In any case, the trick in my mind is how to represent MARC in JSON
(disclaimer: I haven't tried to do this yet). Breaking it into pieces that
index well but which also can be recombined without going through
contortions doesn't sound easy because the obvious solution of converting
each field into an object strikes me as more awkward than it should be. My
gut reaction would be to store the entire MARC record in MARCXML, and
normalize and index field values to facilitate search/retrieval.

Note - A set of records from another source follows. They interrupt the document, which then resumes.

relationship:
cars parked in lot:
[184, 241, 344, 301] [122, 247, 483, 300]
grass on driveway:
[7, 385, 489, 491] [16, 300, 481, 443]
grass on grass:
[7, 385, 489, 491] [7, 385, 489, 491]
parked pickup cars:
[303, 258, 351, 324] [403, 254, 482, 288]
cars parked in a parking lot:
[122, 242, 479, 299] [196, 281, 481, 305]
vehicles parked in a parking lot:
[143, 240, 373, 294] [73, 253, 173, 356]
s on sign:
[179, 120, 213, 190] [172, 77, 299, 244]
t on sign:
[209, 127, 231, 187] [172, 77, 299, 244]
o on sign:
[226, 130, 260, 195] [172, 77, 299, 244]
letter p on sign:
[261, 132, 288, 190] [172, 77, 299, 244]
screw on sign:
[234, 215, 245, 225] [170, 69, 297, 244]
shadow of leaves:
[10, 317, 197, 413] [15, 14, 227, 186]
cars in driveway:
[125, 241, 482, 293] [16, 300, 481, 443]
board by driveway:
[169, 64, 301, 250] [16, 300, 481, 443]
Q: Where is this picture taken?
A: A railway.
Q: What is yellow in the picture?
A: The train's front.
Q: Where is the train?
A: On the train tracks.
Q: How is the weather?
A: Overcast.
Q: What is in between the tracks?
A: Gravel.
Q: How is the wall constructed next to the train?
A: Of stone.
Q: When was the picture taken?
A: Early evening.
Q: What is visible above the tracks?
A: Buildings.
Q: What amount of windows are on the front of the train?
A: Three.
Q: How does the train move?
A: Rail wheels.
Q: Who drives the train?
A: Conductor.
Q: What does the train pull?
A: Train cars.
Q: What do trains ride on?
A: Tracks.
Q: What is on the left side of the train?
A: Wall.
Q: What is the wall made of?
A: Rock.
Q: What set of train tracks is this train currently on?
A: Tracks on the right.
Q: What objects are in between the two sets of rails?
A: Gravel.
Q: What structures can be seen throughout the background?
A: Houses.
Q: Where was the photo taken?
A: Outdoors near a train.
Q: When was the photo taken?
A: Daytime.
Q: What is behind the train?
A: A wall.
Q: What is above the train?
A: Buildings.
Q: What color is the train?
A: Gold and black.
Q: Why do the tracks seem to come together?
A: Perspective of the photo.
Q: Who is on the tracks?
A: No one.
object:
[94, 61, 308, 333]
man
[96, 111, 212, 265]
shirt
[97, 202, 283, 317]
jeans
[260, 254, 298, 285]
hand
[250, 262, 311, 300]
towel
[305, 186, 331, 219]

JSON maybe a great data exchange format, but it's not a markup language
like XML so doing things like preserving field order or just getting a
bird's eye view of content across multiple fields or subfields becomes more
complex.
kyle
2010/5/13 Fernando Gómez <[log in to unmask]>
> There's been some talk in code4lib about using MongoDB to store MARC
> records in some kind of JSON format. I'd like to know if you have
> experimented with indexing those documents in MongoDB. From my limited
> exposure to MongoDB, it seems difficult, unless MongoDB supports some
> kind of "custom indexing" functionality.
>
> According to the MongoDB docs [1], "you can create an index by calling
> the ensureIndex() function, and providing a document that specifies
> one or more keys to index." Examples of this are:
>
> db.things.ensureIndex({"city": 1})
> db.things.ensureIndex({"address.city": 1})
>
> That is, you specify the keys giving a path from the root of the
> document to the data element you are interested in. Such a path acts
> both as the index's name, and as an specification of how to get the
> keys's values.
>
> In the case of two proposed MARC-JSON formats [2, 3], I can't see such
> "path". For example, say you want an index on field 001. Simplifying,
> the JSON docs would look like this
>
> { "fields" : [ ["001", "001 value"], ... ] }
>
> or this
>
> { "controlfield" : [ { "tag" : "001", "data" : "fst01312614" }, ... ] }
>
> How would you specify field 001 to MongoDB?
>
> It would be nice to have some kind of custom indexing, where one could
> provide an index name and separately a JavaScript function specifying
> how to obtain the keys's values for that index.
>
> Any suggestions? Do other document oriented databases offer a better
> solution for this?
>
>
> BTW, I fed MongoDB with the example MARC records in [2] and [3], and
> it choked on them. Both are missing some commas :-)
>
>
> [1] http://www.mongodb.org/display/DOCS/Indexes
> [2] http://robotlibrarian.billdueber.com/new-interest-in-marc-hash-json/
> [3] http://worldcat.org/devnet/wiki/MARC-JSON_Draft_2010-03-11
>
>
> --
> Fernando Gómez
> Biblioteca "Antonio Monteiro"
> INMABB (Conicet / Universidad Nacional del Sur)
> Av. Alem 1253
> B8000CPB Bahía Blanca, Argentina
> Tel. +54 (291) 459 5116
> http://inmabb.criba.edu.ar/
>
--
----------------------------------------------------------
Kyle Banerjee
Digital Services Program Manager
Orbis Cascade Alliance
[log in to unmask] / 503.999.9787
|